From the recovery text below, copy word for word the passage that opens with "If nothing happens" and closes with "beauty and meaning.".

:: TEXT EXCERPT ::

Life on Life's Terms Sober

In 1993, one year before I got sober, my mother was dying. I flew across the country every other weekend to my parents home in Florida. By then mom was on hospice care and hooked up to a morphine drip. I found it excruciatingly painful to talk with her during these trips. I was so uncomfortable all I could do was sit by her bedside and drink. When she died I drank against all the feelings that tried to arise, pushing them down below the level of consciousness. Last year, my wife of 18 years became very ill and eventually died at the end of November. Now, without alcohol and drugs, I had no choice but to walk through the painful feelings sober.

I ran the whole gamut of emotions after Lola died. I was glad she no longer suffered. I was angry because she was 23 years younger and I was supposed to go first. I was afraid about what life would be like without her happy spirit. But mostly I felt sad. I wasn’t sad all the time, but out of the blue sadness crashed over me like a wave. Today the sadness is still there, but it feels more like ripples than waves.

The most troubling feelings for me have been feelings of loneliness, thank God AA provides me a solution. In the middle of February my HP tapped me on the shoulder and suggested I get connected with Alcoholics Anonymous here in North County, San Diego. I committed to 90 meetings in 90 days. As of yesterday I have attended 91 meetings in 84 days. I have made new sober friends and have even hooked a willing newcomer. As it says in our book, my whole outlook and attitude has changed. I still feel pangs of loneliness, but they are nowhere near as painful as they were three months ago.

I miss my wife terribly. Yet, I am not suffering. Instead I feel grateful for the time we had together. I consider it a huge honor to have been chosen to walk with her until the end. I am so grateful to Alcoholics Anonymous and what I learned from people like you about living life on life’s terms.

It's All Grace

If nothing happens in God’s world by accident, then every single experience is meant for my highest and best good. The so-call good experiences and the so-called bad experiences are all grace - undeserved gifts designed to help me grow into full expression of my true nature which I believe is divine love.

I look at my alcoholism as a blessing. I could not have traveled from where I was twenty-one years ago to where I am today without having a disease that was going to kill me unless I treated it spiritually. My alcoholism turned out to be my ticket out of bondage of self into a life of beauty and meaning.

Last week I ran into a newcomer at a meeting I hadn’t seen for a few months. The last time I saw him he had just had his second drunk driving arrest and his attorney suggested he attend AA meetings to look good when he went in front of the judge. I caught up with him after the meeting and asked him how it was going. He said he had his day in court and was sentenced to a year and a half of AA meetings. He was happy he was having a Breathalyzer installed on his car so he didn’t have to ride his bicycle everywhere.  I asked if he had a sponsor yet. He said no. In fact, he was taking “a few drinks now and then and was doing OK.” I said that maybe he wasn’t alcoholic and suggested he try the controlled drinking experiment described in our book. He seemed interested so I outlined the procedure. He said, “Yeah, I probably should try that.” I said, “I hope you convince yourself that you are an alcoholic.” He looked at me kind of funny. Like me, there is no way Matt could possibly imagine that alcoholism could be a good thing. 

My wife fully understood when I told her I felt my alcoholism was a blessing. She said she felt the same way about her cancer. She shared that every time the cancer recurred she drew closer to her beloved Jesus. She shared she felt guilty because after she fully recovered from her surgery she slipped slowly backward into a life of materialism. I am so grateful there is no cure for the disease of alcoholism. I can’t imagine life as a normie.

I am grateful to be an alcoholic. I pray that all the Matts in the world receive the gift of desperation, the gift of clarity and the gift of willingness so they can experience the wonder and excitement of recovery like I have.

:::
:: GIVEN INFORMATION ::

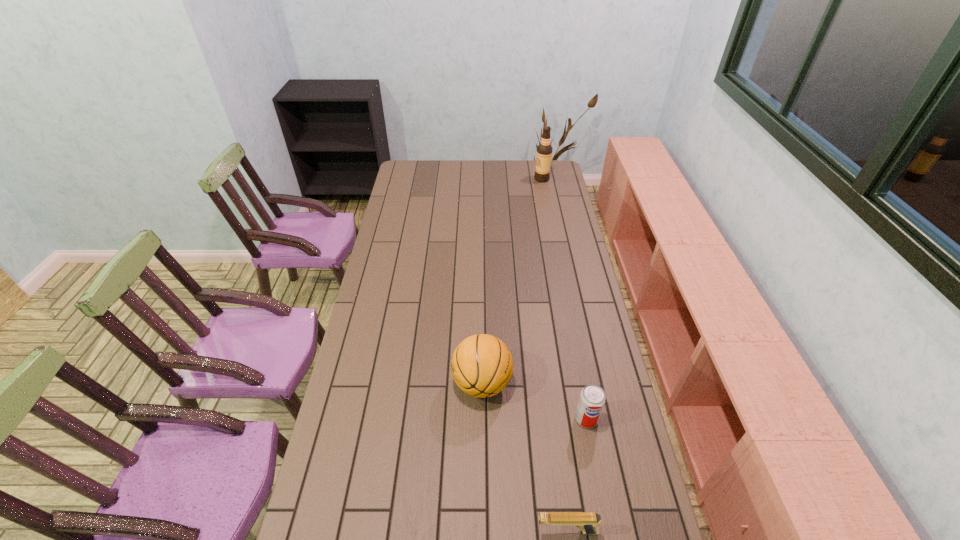
Where is `pistol situated at the right edge`? pistol situated at the right edge is located at coordinates (588, 522).

This screenshot has width=960, height=540. Identify the location of object that is positioned at the far right corner. (544, 150).

I want to click on vacant position at the far edge of the desktop, so (x=523, y=168).

Where is `vacant space at the left edge of the desktop`? Image resolution: width=960 pixels, height=540 pixels. vacant space at the left edge of the desktop is located at coordinates (396, 252).

This screenshot has width=960, height=540. In order to click on free space at the right edge in this screenshot , I will do `click(612, 396)`.

Image resolution: width=960 pixels, height=540 pixels. In order to click on free space between the soda and the alcohol in this screenshot , I will do `click(564, 299)`.

At what (x,y) coordinates should I click in order to perform the action: click on free space between the shortest object and the farthest object. Please return your answer as a coordinate pair (x, y). The height and width of the screenshot is (540, 960). Looking at the image, I should click on (554, 355).

Identify the location of free space between the second shortest object and the farthest object. point(564,299).

Find the location of a particular element. The height and width of the screenshot is (540, 960). vacant point located between the basketball and the second shortest object is located at coordinates (535, 401).

The width and height of the screenshot is (960, 540). Identify the location of free point between the shortest object and the basketball. (524, 457).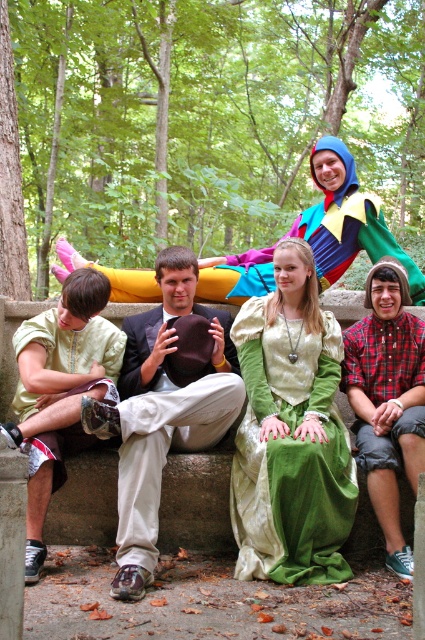
Does point (28, 488) lie in front of point (371, 209)?

Yes, it is in front of point (371, 209).

Who is more forward, (30, 544) or (339, 211)?

Point (30, 544) is more forward.

This screenshot has height=640, width=425. Identify the location of matte gold tunic at left. (59, 390).

Which is in front, point (323, 508) or point (115, 282)?

Point (323, 508)

Which is above, green linen dress at center or multicolored fabric figure at upper center?

multicolored fabric figure at upper center is above.

Does point (241, 433) come in front of point (221, 296)?

Yes.

At what (x,y) coordinates should I click in order to perform the action: click on green linen dress at center. Please return your answer as a coordinate pair (x, y). The height and width of the screenshot is (640, 425). Looking at the image, I should click on click(x=291, y=452).

Is plaid shirt at center behind multicolored fabric figure at upper center?

No, it is in front of multicolored fabric figure at upper center.

Measure the distance between plaid shirt at center and camera.

They are 18.30 feet apart.

Identify the location of plaid shirt at center. This screenshot has height=640, width=425. [388, 397].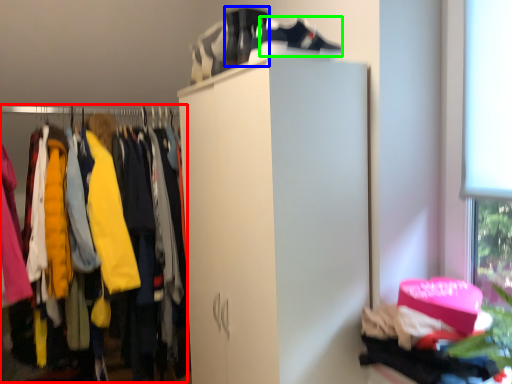
Question: Considering the real-world distances, which object is closest to closet (highlighted by a red box)? running shoe (highlighted by a blue box) or shoe (highlighted by a green box).

Choices:
 (A) running shoe
 (B) shoe

Answer: (A)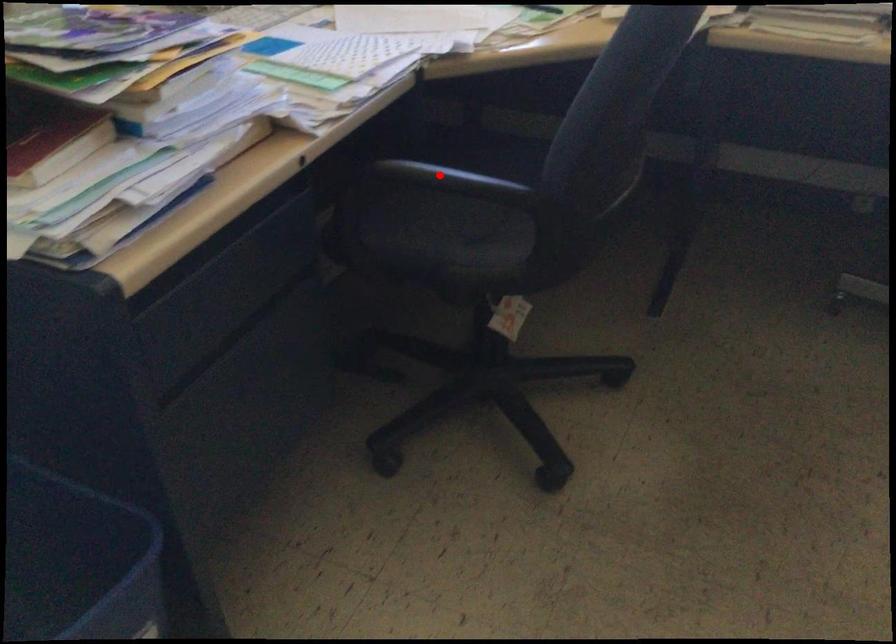
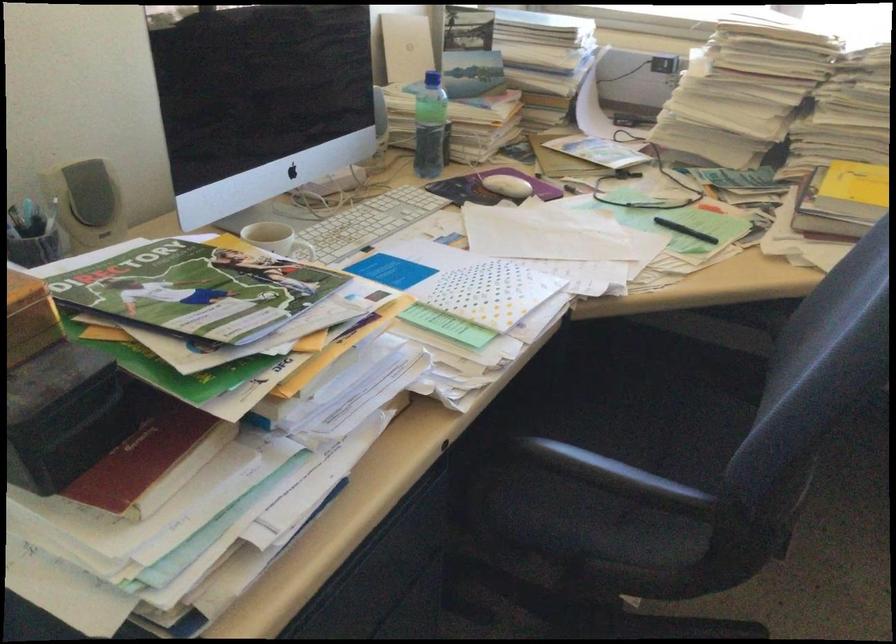
Question: I am providing you with two images of the same scene from different viewpoints. In image1, a red point is highlighted. Considering the same 3D point in image2, which of the following is correct?

Choices:
 (A) It is closer
 (B) It is farther

Answer: (A)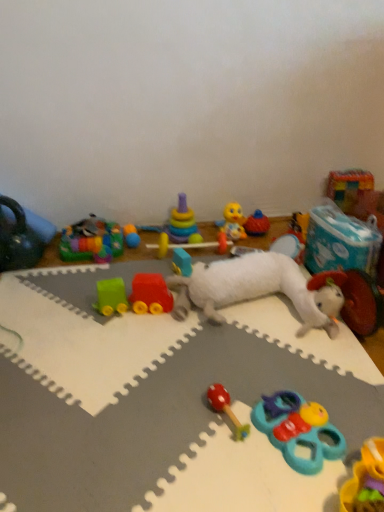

:::

**ANSWER SECTION**:
If nothing happens in God’s world by accident, then every single experience is meant for my highest and best good. The so-call good experiences and the so-called bad experiences are all grace - undeserved gifts designed to help me grow into full expression of my true nature which I believe is divine love.

I look at my alcoholism as a blessing. I could not have traveled from where I was twenty-one years ago to where I am today without having a disease that was going to kill me unless I treated it spiritually. My alcoholism turned out to be my ticket out of bondage of self into a life of beauty and meaning.